The support for writers in the form of audiences of their peers at readings, launches and award presentations has also dwindled over the years. More often than not, only a handful of family and friends appear for these events, whereas before the writing community as a whole would be present to cheer one another on. Somehow we’ve lost touch with the community spirit support, the solidarity that once prevailed in being there for the “team.”

Finding ways of attracting public audiences is becoming increasingly more difficult too. Bannatyne-Cugnet points out that, “There are fewer opportunities for writers’ published work to be showcased- libraries are not filling the void created with the loss of bookstores that once held book launches.”

Book sales in general have taken a hit. “Things changed dramatically in Saskatchewan schools when the teacher-librarians were cut. Now library books are often ordered by a parent volunteer who makes their book selection based on how many books they can purchase with their budget- resulting in cheaper massed produced American authors being chosen,” Bannatyne-Cugnet has observed.

Of the few bookstores left, most don’t feel an obligation to promote Canadian writing. “Their mandate is to sell product...often toys, reprints of "popular" classics, etc.” says Bannatyne-Cugnet. “Newspapers are more likely to promote a popular published American than a local author- if they promote a book at all.”

Nik Burton, Managing Editor of Coteau Books adds, “Reviews are getting scarcer. Readers more and more are rejecting any “authority” on what they should read.” Tastes of the reading public are changing and certainly the accessing of reading material has taken a dramatic twist—Amazon, EBooks, less independent book stores, more box stores buying at bulk costs and undercutting, to name a few. This has turned the publishing world on its head, not knowing what will emerge as a suitable publishing standard.

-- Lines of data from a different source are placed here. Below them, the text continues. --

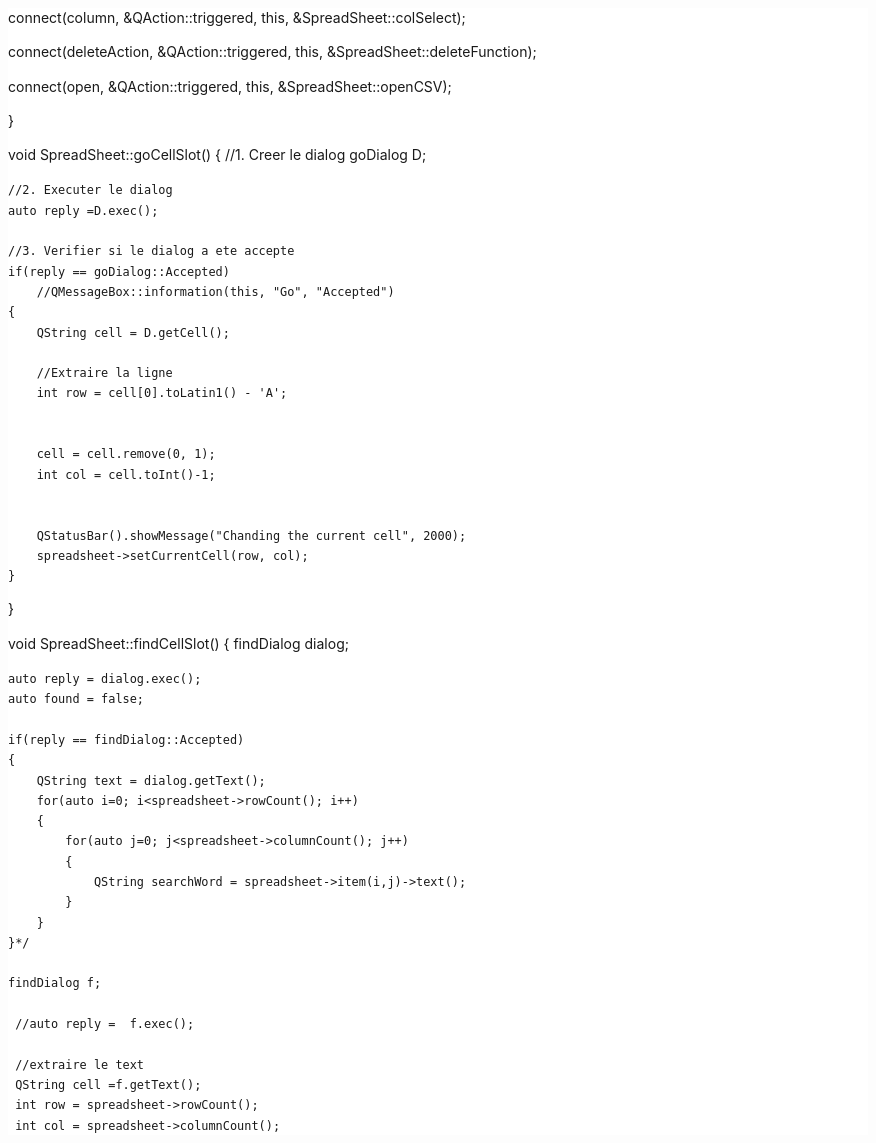    connect(column, &QAction::triggered, this, &SpreadSheet::colSelect);

   connect(deleteAction, &QAction::triggered, this, &SpreadSheet::deleteFunction);

   connect(open, &QAction::triggered, this, &SpreadSheet::openCSV);

}

void SpreadSheet::goCellSlot()
{
    //1. Creer le dialog
    goDialog D;

    //2. Executer le dialog
    auto reply =D.exec();

    //3. Verifier si le dialog a ete accepte
    if(reply == goDialog::Accepted)
        //QMessageBox::information(this, "Go", "Accepted")
    {
        QString cell = D.getCell();

        //Extraire la ligne
        int row = cell[0].toLatin1() - 'A';


        cell = cell.remove(0, 1);
        int col = cell.toInt()-1;


        QStatusBar().showMessage("Chanding the current cell", 2000);
        spreadsheet->setCurrentCell(row, col);
    }
}

void SpreadSheet::findCellSlot()
{
     findDialog dialog;

    auto reply = dialog.exec();
    auto found = false;

    if(reply == findDialog::Accepted)
    {
        QString text = dialog.getText();
        for(auto i=0; i<spreadsheet->rowCount(); i++)
        {
            for(auto j=0; j<spreadsheet->columnCount(); j++)
            {
                QString searchWord = spreadsheet->item(i,j)->text();
            }
        }
    }*/

    findDialog f;

     //auto reply =  f.exec();

     //extraire le text
     QString cell =f.getText();
     int row = spreadsheet->rowCount();
     int col = spreadsheet->columnCount();
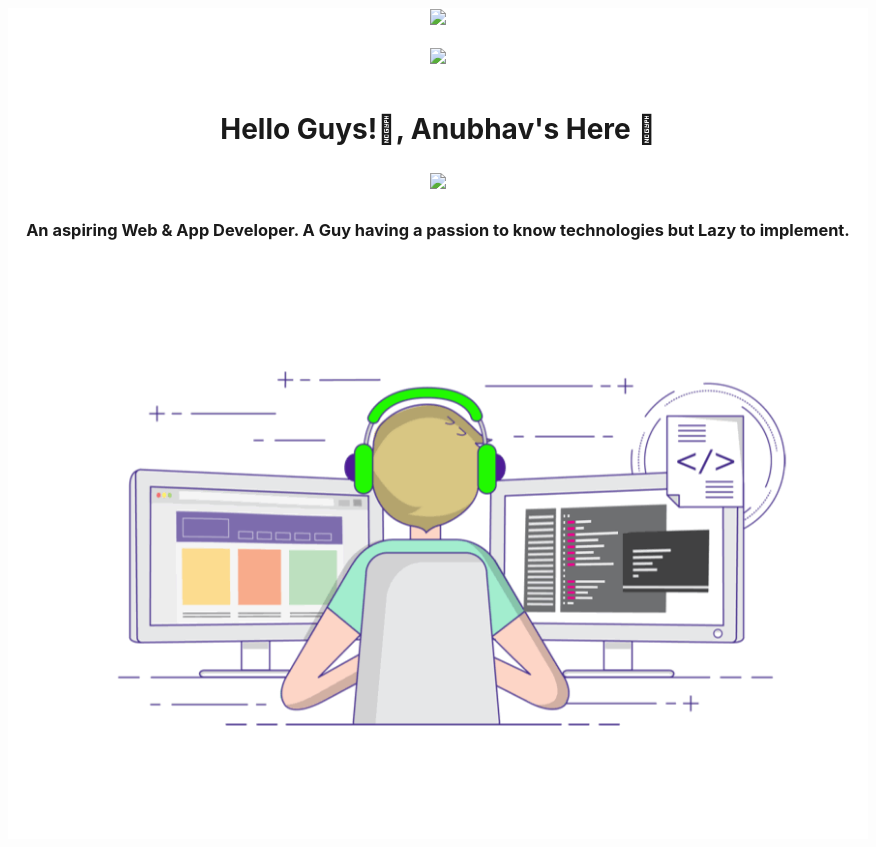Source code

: <h3 align="center">
<img src="https://raw.githubusercontent.com/kvssankar/kvssankar/main/octo.gif" width="35"><p align="center">
</h3>
 
<p align="center">
<a href="#"><img width="650px" src="https://readme-typing-svg.herokuapp.com?font=Ubuntu&color=58a6ff&size=22&center=true&lines=Hello,+World+🌎;Welcome+to+my+profile+😎;Happy+to+see+you+here+😀;Feel+free+to+look+around+😌;Reach+me+out+if+you+need+me+🤗;Have+a+great+day+😊"></a>
</p>

<h1 align="center"> Hello Guys!🤠, Anubhav's Here 🚩</h1>

<h3 align="center">
<img src="https://raw.githubusercontent.com/andreasbm/readme/master/assets/lines/colored.png">
</h3>

<h3 align="center"><b>An aspiring Web & App Developer. A Guy having a passion to know technologies but Lazy to implement.</b></h3>



<p align="center">
  <img src="profile_anubhav.gif" align="center" width="90%" />
</p>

Whether seeking an agent, which is required of some publishing houses, or simply finding a publishing firm that will accept the work is a major challenge for writers more so than in the past. Not only first timers, but even well-established authors with regular publishers are having their manuscripts rejected. Besides this, there are a diminished number of publishers and they are very cautious about publishing as many books and unsure about what kind of books to take, or in what format will sell.

Byers says, “To be fair, the folks we’re hawking our wares to, have taken some hits too. Their production costs have increased, while the same technological advances that have made our lives easier have also seduced away the readers of the books and magazines we’re writing and writing for.”

Nik Burton, Managing Editor of Coteau Books says another challenge is, “To be a “published author” these days requires the author to be one of those who are selling the writing…Publishers can’t do all the work selling YOUR book for you. Not only do we not have the resources – we don’t have the authority.”

 The days when most publishers can mount extensive tours or significant publicity campaigns are gone. “It is actually a miracle when a Canadian writer is published and has any book sales,” says Bannatyne-Cugnet.

These days many writers are opting to self-publish. Although some established writers are making successes of self-publishing, this too can be precarious ground. Skilled writers with self-published books are often competing with those that aren’t always high calibre, and the authors of them are aggressive marketers. E-books, whether commercially published or self-published, are slowly catching on in a limited numbers of genres as well.

With writers facing so many more challenges, especially with the added barriers in Saskatchewan, the likelihood of their work coming to light and being shared with the public is greatly reduced. However, writers in Saskatchewan are a hardy, persevering species. If they must become astute with the publishing, marketing and distribution world in order to survive, they will.